Don't include any picture when you restate the data word for word.

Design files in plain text
◇ ◇ ◇ ◇
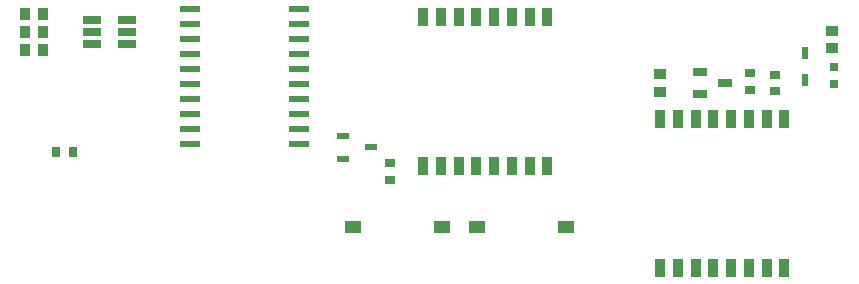
<source format=gbr>
G04 EAGLE Gerber RS-274X export*
G75*
%MOMM*%
%FSLAX34Y34*%
%LPD*%
%INSolderpaste Top*%
%IPPOS*%
%AMOC8*
5,1,8,0,0,1.08239X$1,22.5*%
G01*
%ADD10R,1.765300X0.558800*%
%ADD11R,0.660400X0.939800*%
%ADD12R,0.939800X0.660400*%
%ADD13R,0.500000X1.075000*%
%ADD14R,1.250000X0.650000*%
%ADD15R,0.850000X1.000000*%
%ADD16R,1.600000X0.700000*%
%ADD17R,1.000000X0.600000*%
%ADD18R,1.450000X1.000000*%
%ADD19R,0.950000X1.600000*%
%ADD20R,1.000000X0.850000*%
%ADD21R,0.800000X0.800000*%


D10*
X300292Y120650D03*
X300292Y133350D03*
X300292Y146050D03*
X300292Y158750D03*
X300292Y171450D03*
X300292Y184150D03*
X300292Y196850D03*
X300292Y209550D03*
X300292Y222250D03*
X300292Y234950D03*
X207709Y234950D03*
X207709Y222250D03*
X207709Y209550D03*
X207709Y196850D03*
X207709Y184150D03*
X207709Y171450D03*
X207709Y158750D03*
X207709Y146050D03*
X207709Y133350D03*
X207709Y120650D03*
D11*
X108712Y114300D03*
X94488Y114300D03*
D12*
X377190Y90678D03*
X377190Y104902D03*
X681990Y166878D03*
X681990Y181102D03*
D13*
X728980Y175070D03*
X728980Y198310D03*
D14*
X639740Y182220D03*
X639740Y163220D03*
X660740Y172720D03*
D15*
X68700Y231140D03*
X83700Y231140D03*
X68700Y215900D03*
X83700Y215900D03*
X68700Y200660D03*
X83700Y200660D03*
D16*
X124700Y226400D03*
X154700Y226400D03*
X124700Y215900D03*
X154700Y215900D03*
X124700Y205400D03*
X154700Y205400D03*
D17*
X337250Y127660D03*
X337250Y108560D03*
X361250Y118110D03*
D18*
X451200Y50800D03*
X526700Y50800D03*
X421290Y50800D03*
X345790Y50800D03*
D19*
X510540Y228600D03*
X495540Y228600D03*
X480540Y228600D03*
X465540Y228600D03*
X450540Y228600D03*
X435540Y228600D03*
X420540Y228600D03*
X405540Y228600D03*
X405540Y102600D03*
X420540Y102600D03*
X435540Y102600D03*
X450540Y102600D03*
X465540Y102600D03*
X480540Y102600D03*
X495540Y102600D03*
X510540Y102600D03*
X711200Y142240D03*
X696200Y142240D03*
X681200Y142240D03*
X666200Y142240D03*
X651200Y142240D03*
X636200Y142240D03*
X621200Y142240D03*
X606200Y142240D03*
X606200Y16240D03*
X621200Y16240D03*
X636200Y16240D03*
X651200Y16240D03*
X666200Y16240D03*
X681200Y16240D03*
X696200Y16240D03*
X711200Y16240D03*
D12*
X703580Y179832D03*
X703580Y165608D03*
D20*
X605790Y165220D03*
X605790Y180220D03*
D21*
X753110Y171570D03*
X753110Y186570D03*
D20*
X751840Y202050D03*
X751840Y217050D03*
M02*

</source>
◇ ◇ ◇ ◇
> _RESULT OF THE EXERCISE_
<source format=gbr>
G04 EAGLE Gerber RS-274X export*
G75*
%MOMM*%
%FSLAX34Y34*%
%LPD*%
%INSolderpaste Top*%
%IPPOS*%
%AMOC8*
5,1,8,0,0,1.08239X$1,22.5*%
G01*
%ADD10R,1.765300X0.558800*%
%ADD11R,0.660400X0.939800*%
%ADD12R,0.939800X0.660400*%
%ADD13R,0.500000X1.075000*%
%ADD14R,1.250000X0.650000*%
%ADD15R,0.850000X1.000000*%
%ADD16R,1.600000X0.700000*%
%ADD17R,1.000000X0.600000*%
%ADD18R,1.450000X1.000000*%
%ADD19R,0.950000X1.600000*%
%ADD20R,1.000000X0.850000*%
%ADD21R,0.800000X0.800000*%


D10*
X300292Y120650D03*
X300292Y133350D03*
X300292Y146050D03*
X300292Y158750D03*
X300292Y171450D03*
X300292Y184150D03*
X300292Y196850D03*
X300292Y209550D03*
X300292Y222250D03*
X300292Y234950D03*
X207709Y234950D03*
X207709Y222250D03*
X207709Y209550D03*
X207709Y196850D03*
X207709Y184150D03*
X207709Y171450D03*
X207709Y158750D03*
X207709Y146050D03*
X207709Y133350D03*
X207709Y120650D03*
D11*
X108712Y114300D03*
X94488Y114300D03*
D12*
X377190Y90678D03*
X377190Y104902D03*
X681990Y166878D03*
X681990Y181102D03*
D13*
X728980Y175070D03*
X728980Y198310D03*
D14*
X639740Y182220D03*
X639740Y163220D03*
X660740Y172720D03*
D15*
X68700Y231140D03*
X83700Y231140D03*
X68700Y215900D03*
X83700Y215900D03*
X68700Y200660D03*
X83700Y200660D03*
D16*
X124700Y226400D03*
X154700Y226400D03*
X124700Y215900D03*
X154700Y215900D03*
X124700Y205400D03*
X154700Y205400D03*
D17*
X337250Y127660D03*
X337250Y108560D03*
X361250Y118110D03*
D18*
X451200Y50800D03*
X526700Y50800D03*
X421290Y50800D03*
X345790Y50800D03*
D19*
X510540Y228600D03*
X495540Y228600D03*
X480540Y228600D03*
X465540Y228600D03*
X450540Y228600D03*
X435540Y228600D03*
X420540Y228600D03*
X405540Y228600D03*
X405540Y102600D03*
X420540Y102600D03*
X435540Y102600D03*
X450540Y102600D03*
X465540Y102600D03*
X480540Y102600D03*
X495540Y102600D03*
X510540Y102600D03*
X711200Y142240D03*
X696200Y142240D03*
X681200Y142240D03*
X666200Y142240D03*
X651200Y142240D03*
X636200Y142240D03*
X621200Y142240D03*
X606200Y142240D03*
X606200Y16240D03*
X621200Y16240D03*
X636200Y16240D03*
X651200Y16240D03*
X666200Y16240D03*
X681200Y16240D03*
X696200Y16240D03*
X711200Y16240D03*
D12*
X703580Y179832D03*
X703580Y165608D03*
D20*
X605790Y165220D03*
X605790Y180220D03*
D21*
X753110Y171570D03*
X753110Y186570D03*
D20*
X751840Y202050D03*
X751840Y217050D03*
M02*

</source>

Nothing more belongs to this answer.